Voltou ao espaço do Barracão uma das montagens da trilogia latino-americana – Nuestra Senhora de las Nuvens, Abrazo e Dois Amores Y Un Bicho – que o grupo potiguar Clowns de Shakespeare estreou no final de 2014. Iniciativa de se aplaudir, como eles mesmos têm feito questão de lembrar: numa cidade sem teatros, manter uma peça em temporada de três finais de semana é quase uma afronta à sobrevida. Uma ode à resistência. O texto de Nuestra Senhora é do dramaturgo argentino Arístides Vargas, e assim como em outros espetáculos do grupo, a tradução e direção são de Fernando Yamamoto.
Vargas foi obrigado a se exilar durante a ditadura militar argentina e sua família, que permaneceu lá, sofreu as consequências quando ele passou a viver no Equador. O texto é, claramente, um emaranhado de recortes de sua experiência autobiográfica, com referências à sua clandestinidade e o reconhecimento de colegas que viveram o mesmo processo. Fossem compatriotas ou não. A narrativa acontece em dois tempos de ação: o relato dos que se encontram no exílio e relembram com nostalgia a época em que viviam em Nuestra Senhora de las Nuvens; e o tempo daquelas lembranças, que recupera o lugar de onde os exilados vieram em esquetes que duram alguns minutos e que parodiam o mundo de qualquer província.
Nesse “tempo das lembranças” há a memória do carnaval, o conto das origens do lugar em que todos são da mesma família (referências ao coronelismo político latino-americano não são mera coincidência), e alguns momentos de comédia escrachada, um pouco clownesca, como o relato de quando a mulher do maestro o fez passar vergonha diante de toda a orquestra. Tudo isso costurado com depoimentos de quem foi obrigado a viver fora de seu país porque não se conformou com o conformismo generalizado.

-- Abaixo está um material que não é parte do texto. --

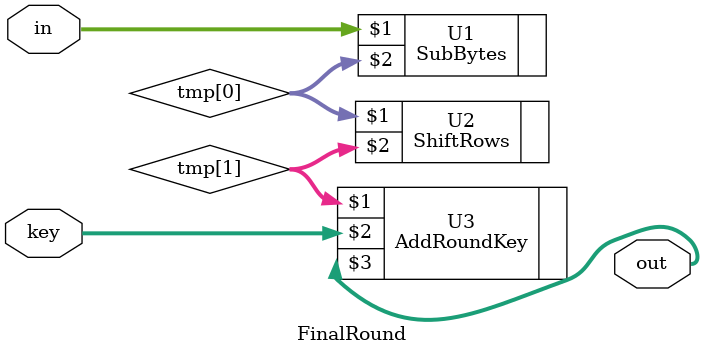
<source format=v>
`timescale 1ns / 1ps
module InitialRound(
		input  wire [127:0] in,
		input  wire [127:0] key,
		output wire [127:0] out);

	AddRoundKey U1(in, key, out);
endmodule

module Round(
		input  wire [127:0] in,
		input  wire [127:0] key,
		output wire [127:0] out);

	wire [127:0] tmp [0:2];

	SubBytes    U1(in,          tmp[0]);
	ShiftRows   U2(tmp[0],      tmp[1]);
	MixColumns  U3(tmp[1],      tmp[2]);
	AddRoundKey U4(tmp[2], key, out);
endmodule

module FinalRound(
		input  wire [127:0] in,
		input  wire [127:0] key,
		output wire [127:0] out);

	wire [127:0] tmp [0:1];

	SubBytes    U1(in,          tmp[0]);
	ShiftRows   U2(tmp[0],      tmp[1]);
	AddRoundKey U3(tmp[1], key, out);
endmodule

</source>
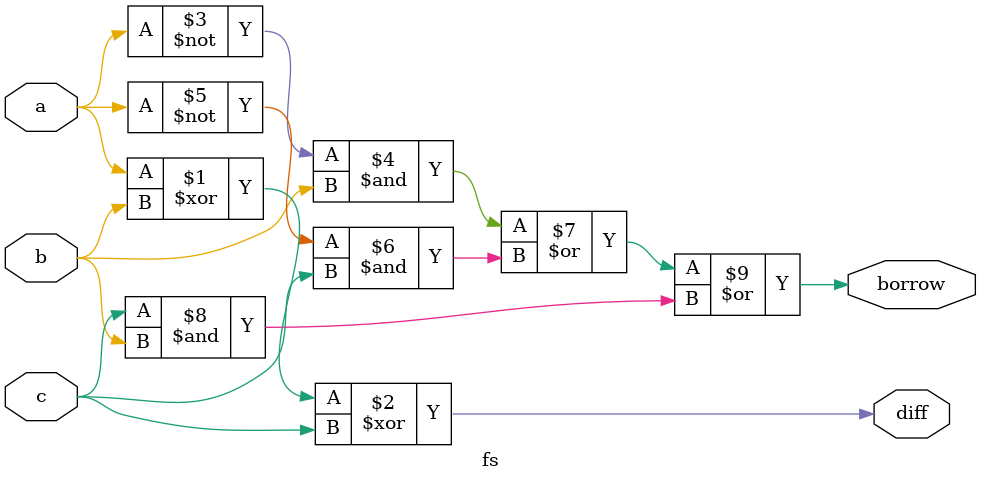
<source format=v>
module fs(a,b,c,borrow,diff);
  input a,b,c;
  output diff,borrow;
  assign diff = a^b^c;
  assign borrow = ((~a)&b)|((~a)&c)|(c&b);
endmodule

</source>
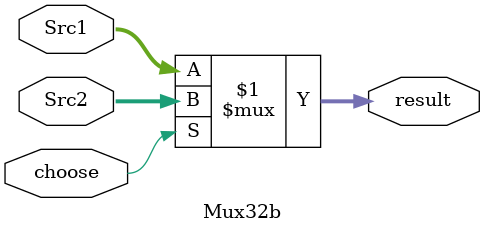
<source format=v>
module Mux32b(
    input [31:0]Src1, // 0 
    input [31:0]Src2, // 1
    input choose,
    output [31:0]result
);

assign result = choose? Src2:Src1;

endmodule
</source>
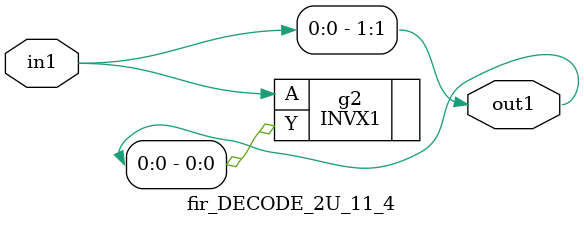
<source format=v>
`timescale 1ps / 1ps


module fir_DECODE_2U_11_4(in1, out1);
  input in1;
  output [1:0] out1;
  wire in1;
  wire [1:0] out1;
  assign out1[1] = in1;
  INVX1 g2(.A (in1), .Y (out1[0]));
endmodule



</source>
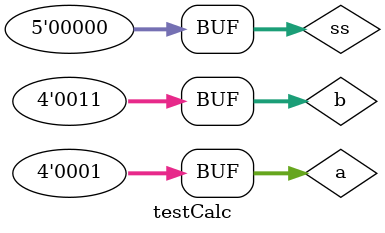
<source format=sv>
module testCalc ();

	// Variables
	logic [3:0] a, b, s, flags;
	logic [4:0] ss;
	parameter N = 4;

	// Incialización del parámetro con la cantidad de bits.
	calc #(.N(4)) calculadora (
	 .A(a),
	 .B(b),
	 .S(s),
	 .ss(ss),
	 .flags(flags)
	);
	
	initial begin
	a = 4'b0001; b = 4'b0011; ss = 2'b00; #15;	
//	a = {1'b0, 1'b0, 1'b0, 1'b0}; b = {1'b1, 1'b0, 1'b0, 1'b0}; #15;
	end


endmodule
</source>
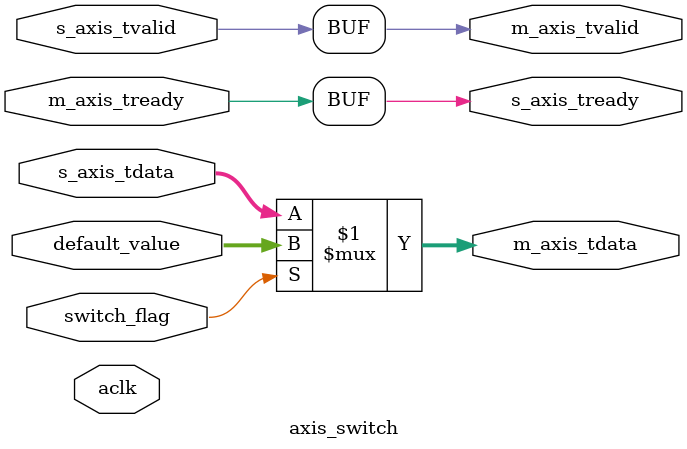
<source format=v>

`timescale 1 ns / 1 ps

module axis_switch #
(
  parameter integer AXIS_TDATA_WIDTH = 32
)
(
  // System signals
  input  wire                        aclk,

  input  wire                        switch_flag,
  input  wire [AXIS_TDATA_WIDTH-1:0] default_value,

  // Slave side
  output wire                        s_axis_tready,
  input  wire [AXIS_TDATA_WIDTH-1:0] s_axis_tdata,
  input  wire                        s_axis_tvalid,

  // Master side
  input  wire                        m_axis_tready,
  output wire [AXIS_TDATA_WIDTH-1:0] m_axis_tdata,
  output wire                        m_axis_tvalid
);

  assign s_axis_tready =   m_axis_tready;
  assign m_axis_tdata = switch_flag ? default_value: s_axis_tdata;
  assign m_axis_tvalid =  s_axis_tvalid;

endmodule
</source>
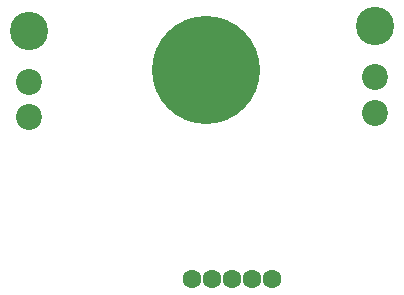
<source format=gbs>
G04*
G04 #@! TF.GenerationSoftware,Altium Limited,Altium Designer,18.1.6 (161)*
G04*
G04 Layer_Color=16711935*
%FSLAX44Y44*%
%MOMM*%
G71*
G01*
G75*
%ADD13C,9.1500*%
%ADD14C,1.6000*%
%ADD15C,2.2000*%
%ADD16C,3.2480*%
D13*
X402590Y1238250D02*
D03*
D14*
X390670Y1061720D02*
D03*
X441670D02*
D03*
X458670D02*
D03*
X424670D02*
D03*
X407670D02*
D03*
D15*
X252730Y1198408D02*
D03*
Y1228380D02*
D03*
X546100Y1202218D02*
D03*
Y1232190D02*
D03*
D16*
X252730Y1271560D02*
D03*
X546100Y1275370D02*
D03*
M02*

</source>
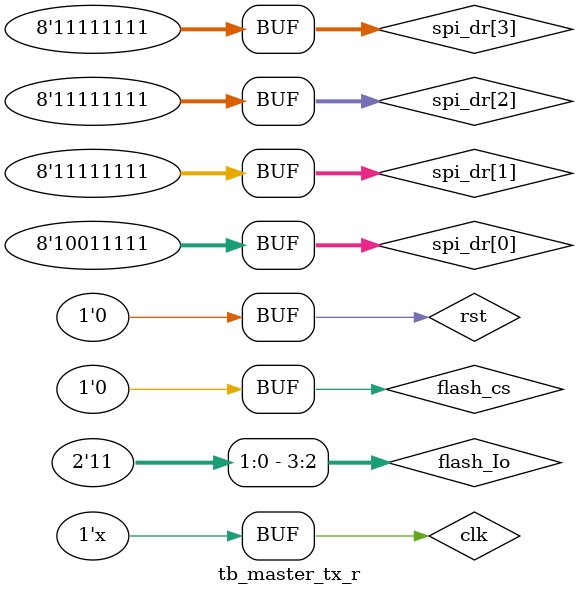
<source format=v>
`timescale 1ns / 1ps


module tb_master_tx_r(

    );

    wire flash_sck;
    wire flash_cs;
    wire [3:0] flash_Io;
    //SIO1 = MISO, SIO0 = MOSI

    assign flash_Io[3:2]=2'b11;
    assign flash_cs=1'b0;

    reg clk=0;
    always #5 clk=~clk;
    reg rst;

    reg [7:0]   wdata;
    reg         wvalid;


    wire 	wready;
    wire [7:0]	rdata;

    //*****************         UART
    wire 	ready;
    wire 	o_txp;
    reg wr_en;
    reg     [7:0]    wr_data;


    initial begin
        rst=1;
        #100
         rst=0;
    end

    reg [3:0] s;

    wire [7:0] spi_dr [3:0];

    assign spi_dr[0]=8'h9F;
    assign spi_dr[1]=8'hFF;
    assign spi_dr[2]=8'hFF;
    assign spi_dr[3]=8'hFF;

    reg [1:0] dr_index=0;

    always @(posedge clk ) begin
        if (rst) begin
            s<=0;
            wr_en<=0;
            wr_data<='h0;
            wdata<='h0;
            wvalid<='h0;
        end
        else begin
            wr_en<=1'b0;
            case (s)
                0: begin
                    wdata<=spi_dr[dr_index];
                    wvalid<='b1;
                    s<='d1;
                end
                1: begin
                    if (wready) begin
                        if (dr_index!=0) begin      //第一个字节不发
                            wr_en<=1'b1;
                            wr_data<=rdata;
                        end
                        wvalid<='b0;
                        if (dr_index=='d3) begin
                            s<='d2;
                        end
                        else begin
                            dr_index<=dr_index+1'b1;
                            s<='d0;
                        end
                    end
                end
                2: begin

                end
                default: begin

                end
            endcase
        end
    end





    master_spi_tx_r #(
                        .CLK_DIV 		( 2 		))
                    u_master_spi_tx_r(
                        //ports
                        .clk        		( clk        		),
                        .rst        		( rst        		),
                        .wdata      		( wdata      		),
                        .wvalid     		( wvalid     		),
                        .wready     		( wready     		),
                        .rdata      		( rdata      		),
                        .spi_mosi_o 		( flash_Io[0] 		),
                        .spi_sck_o  		( flash_sck  		),
                        .spi_miso_i 		( 	flash_Io[1] 	)
                    );


    sst26vf064b u_sst26vf064b(
                    .SCK(flash_sck),
                    .CEb(flash_cs),
                    .SIO(flash_Io)
                );





    uart_tx_fifo #(
                     .baud_cycles 		( 100_000_000/5_000_000 		))
                 u_uart_tx_fifo(
                     //ports
                     .clk     		( clk     		),
                     .rst_n   		( ~rst   		),
                     .wr_en   		( wr_en   		),
                     .wr_data 		( wr_data 		),
                     .ready   		( ready   		),
                     .o_txp   		( o_txp   		)
                 );







endmodule

</source>
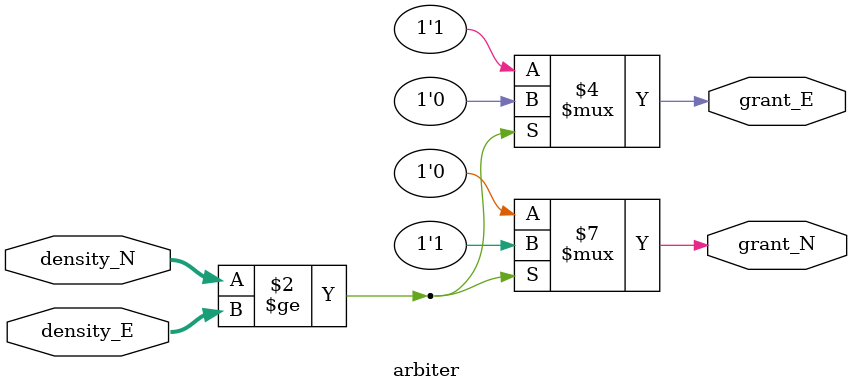
<source format=v>
module arbiter(
    input [1:0] density_N,
    input [1:0] density_E,
    output reg grant_N,
    output reg grant_E
);
    always @(*) begin
        if(density_N >= density_E) begin
            grant_N = 1;
            grant_E = 0;
        end
        else begin
            grant_N = 0;
            grant_E = 1;
        end
    end
endmodule
</source>
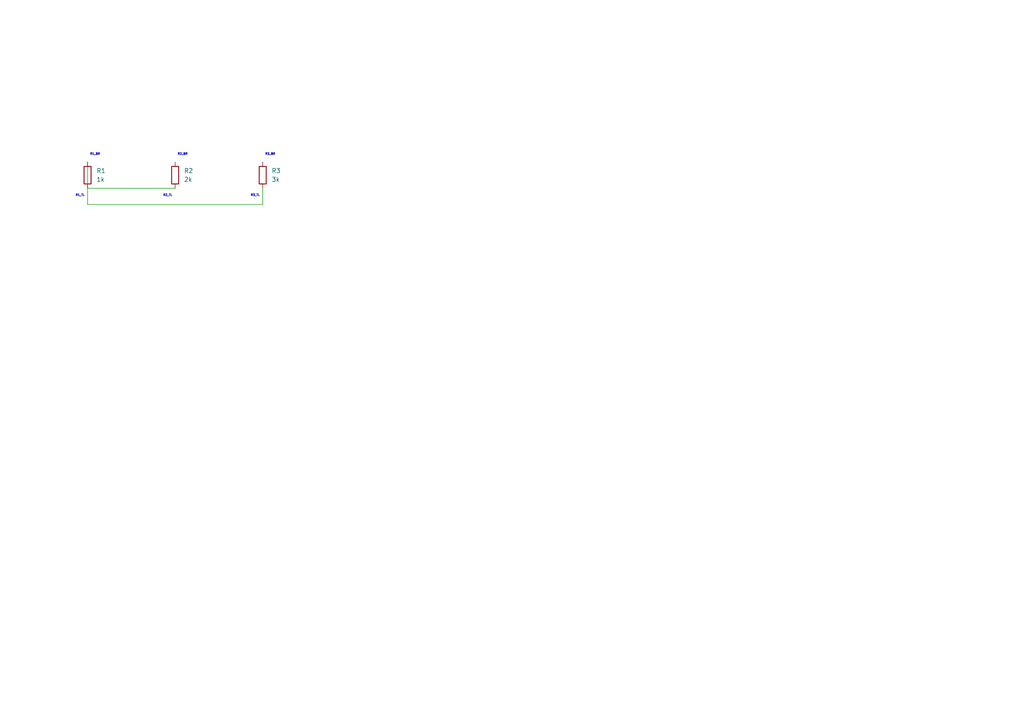
<source format=kicad_sch>
(kicad_sch
	(version 20250114)
	(generator "eeschema")
	(generator_version "9.0")
	(uuid "be282550-e1f3-4499-ab90-f9591733b4a3")
	(paper "A4")
	(title_block
		(title "Simple Auto Route")
	)
	
	(symbol
		(lib_id "Device:R")
		(at 25.4 50.8 0)
		(unit 1)
		(exclude_from_sim no)
		(in_bom yes)
		(on_board yes)
		(dnp no)
		(fields_autoplaced yes)
		(uuid "8283cc44-aee9-459b-ac28-46f735b2f80c")
		(property "Reference" "R1"
			(at 27.94 49.5299 0)
			(effects
				(font
					(size 1.27 1.27)
				)
				(justify left)
			)
		)
		(property "Value" "1k"
			(at 27.94 52.0699 0)
			(effects
				(font
					(size 1.27 1.27)
				)
				(justify left)
			)
		)
		(pin "1"
			(uuid "d71043e4-cf6b-42d7-9203-75366b393816")
		)
		(pin "2"
			(uuid "0e40ac7b-db0b-4052-b2fb-ffdf8d397958")
		)
		(instances
			(project "Simple Auto Route"
				(path "/be282550-e1f3-4499-ab90-f9591733b4a3"
					(reference "R1")
					(unit 1)
				)
			)
		)
	)
	(symbol
		(lib_id "Device:R")
		(at 50.8 50.8 0)
		(unit 1)
		(exclude_from_sim no)
		(in_bom yes)
		(on_board yes)
		(dnp no)
		(fields_autoplaced yes)
		(uuid "ca535e0b-0955-444a-84c4-c2bab36974e9")
		(property "Reference" "R2"
			(at 53.34 49.5299 0)
			(effects
				(font
					(size 1.27 1.27)
				)
				(justify left)
			)
		)
		(property "Value" "2k"
			(at 53.34 52.0699 0)
			(effects
				(font
					(size 1.27 1.27)
				)
				(justify left)
			)
		)
		(pin "1"
			(uuid "a1a18aa6-adf6-49d7-8c44-286c7a2bd920")
		)
		(pin "2"
			(uuid "a1fd05fe-c429-420b-b98a-858821e31c13")
		)
		(instances
			(project "Simple Auto Route"
				(path "/be282550-e1f3-4499-ab90-f9591733b4a3"
					(reference "R2")
					(unit 1)
				)
			)
		)
	)
	(symbol
		(lib_id "Device:R")
		(at 76.2 50.8 0)
		(unit 1)
		(exclude_from_sim no)
		(in_bom yes)
		(on_board yes)
		(dnp no)
		(fields_autoplaced yes)
		(uuid "0986a001-a186-4b46-95b1-147420e521d0")
		(property "Reference" "R3"
			(at 78.74 49.5299 0)
			(effects
				(font
					(size 1.27 1.27)
				)
				(justify left)
			)
		)
		(property "Value" "3k"
			(at 78.74 52.0699 0)
			(effects
				(font
					(size 1.27 1.27)
				)
				(justify left)
			)
		)
		(pin "1"
			(uuid "bec27c96-db4f-461f-aa0f-240f1dca735d")
		)
		(pin "2"
			(uuid "a151f8d1-e419-48f8-95dd-fd65d8c41f6e")
		)
		(instances
			(project "Simple Auto Route"
				(path "/be282550-e1f3-4499-ab90-f9591733b4a3"
					(reference "R3")
					(unit 1)
				)
			)
		)
	)
	(wire
		(pts
			(xy 25.4 46.99) (xy 25.4 59.309)
		)
		(stroke
			(width 0)
			(type default)
		)
		(uuid "46f1d24b-38bc-44e6-b05e-84004c62931d")
	)
	(wire
		(pts
			(xy 25.4 59.309) (xy 76.2 59.309)
		)
		(stroke
			(width 0)
			(type default)
		)
		(uuid "d85f6e97-e96f-426f-ab37-cdbdf42e33db")
	)
	(wire
		(pts
			(xy 76.2 59.309) (xy 76.2 54.61)
		)
		(stroke
			(width 0)
			(type default)
		)
		(uuid "a8185e7c-1125-4b79-bd66-26ccfdaa0f39")
	)
	(wire
		(pts
			(xy 25.4 54.61) (xy 50.8 54.61)
		)
		(stroke
			(width 0)
			(type default)
		)
		(uuid "ee72d99b-e329-4a43-9d30-e1ee6ceb2dd9")
	)
	(text R1_TL
		(exclude_from_sim no)
		(at 23.241 56.769 0.0000)
		(effects
			(font
				(size 0.6 0.6)
			)
		)
		(uuid "892cb048-ea2d-49dc-a75c-01fee936fb79")
	)
	(text R1_BR
		(exclude_from_sim no)
		(at 27.559 44.831 0.0000)
		(effects
			(font
				(size 0.6 0.6)
			)
		)
		(uuid "e42d62b6-5716-4318-8945-e54ab19a6fc7")
	)
	(text R2_TL
		(exclude_from_sim no)
		(at 48.641 56.769 0.0000)
		(effects
			(font
				(size 0.6 0.6)
			)
		)
		(uuid "959f77cb-e016-4418-a22d-d182d2ad4f6c")
	)
	(text R2_BR
		(exclude_from_sim no)
		(at 52.959 44.831 0.0000)
		(effects
			(font
				(size 0.6 0.6)
			)
		)
		(uuid "734a4570-a539-40b0-8461-652956abe9bd")
	)
	(text R3_TL
		(exclude_from_sim no)
		(at 74.041 56.769 0.0000)
		(effects
			(font
				(size 0.6 0.6)
			)
		)
		(uuid "c1f91501-31e8-4f67-81ff-fe13007ae42c")
	)
	(text R3_BR
		(exclude_from_sim no)
		(at 78.359 44.831 0.0000)
		(effects
			(font
				(size 0.6 0.6)
			)
		)
		(uuid "df1684dc-9ac5-4f3b-8bca-8cfe466c996d")
	)
	(sheet_instances
		(path "/"
			(page "1")
		)
	)
	(embedded_fonts no)
)

</source>
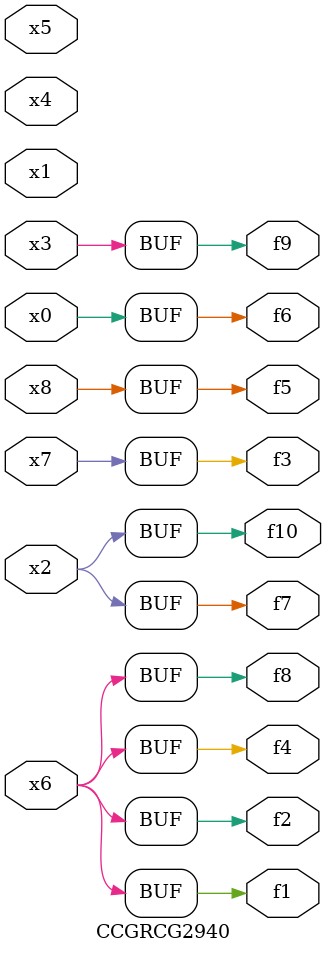
<source format=v>
module CCGRCG2940(
	input x0, x1, x2, x3, x4, x5, x6, x7, x8,
	output f1, f2, f3, f4, f5, f6, f7, f8, f9, f10
);
	assign f1 = x6;
	assign f2 = x6;
	assign f3 = x7;
	assign f4 = x6;
	assign f5 = x8;
	assign f6 = x0;
	assign f7 = x2;
	assign f8 = x6;
	assign f9 = x3;
	assign f10 = x2;
endmodule

</source>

A direção contrasta o colorido do mundo das lembranças com o cinza dos relatos, extraindo, de um grupo um tanto irregular de quatro atores, performances destacáveis, que chocam e fazem rir a plateia. Um público que – pasmem – ainda se assusta com cenas de nudez. Mas é claro que existe um porém. Assim como as memórias de um exilado, bastante fragmentária e dispersa, o texto de Nuestra Senhora demora a engatar. Há momentos geniais e vários em que faz dispersar, como numa conversa muito longa em que o interlocutor muda de assunto várias vezes.
O figurino, de João Ricardo Aguiar e Maria de Jesus, ao lado da cenografia, também de Aguiar e Fernando Yamamoto, são jóias que encantam e sedimentam o grupo como um dos grandes representantes do bom teatro contemporâneo brasileiro. Pode-se comparar o trabalho dos Clowns de Shakespeare com outros pelo Brasil e raramente se encontra uma produção tão esmerada em figurino quanto a deles. É teatro de encher os olhos, fazer admirar cada detalhe de uma cena.
Rafael Teles e Marco França são os responsáveis pela trilha sonora, que junta Gotan Project e temas de caixinha de música, outro deleite para o espectador. Ao lado da iluminação de Ronaldo Costa, complementam a bela construção visual de Nuestra Senhora de las Nuvens. Faltou à adaptação, no entanto, impiedade para cortar os excessos do texto. Dar mais liga à desconexão. Se fazia parte das intenções do autor, o intento não ficou claro e acaba funcionando mal no todo.
É um trabalho menor do grupo, que já fez adaptações redondas, como Muito Barulho por Quase Nada. Falta a magia de um texto bem conectado, daqueles que vai conduzindo a um clímax sem que ninguém se dê conta. Mas como relato de uma viagem com memórias que não se esquece, o espetáculo até que agrada. Porque nunca é demais contar esse tipo de história.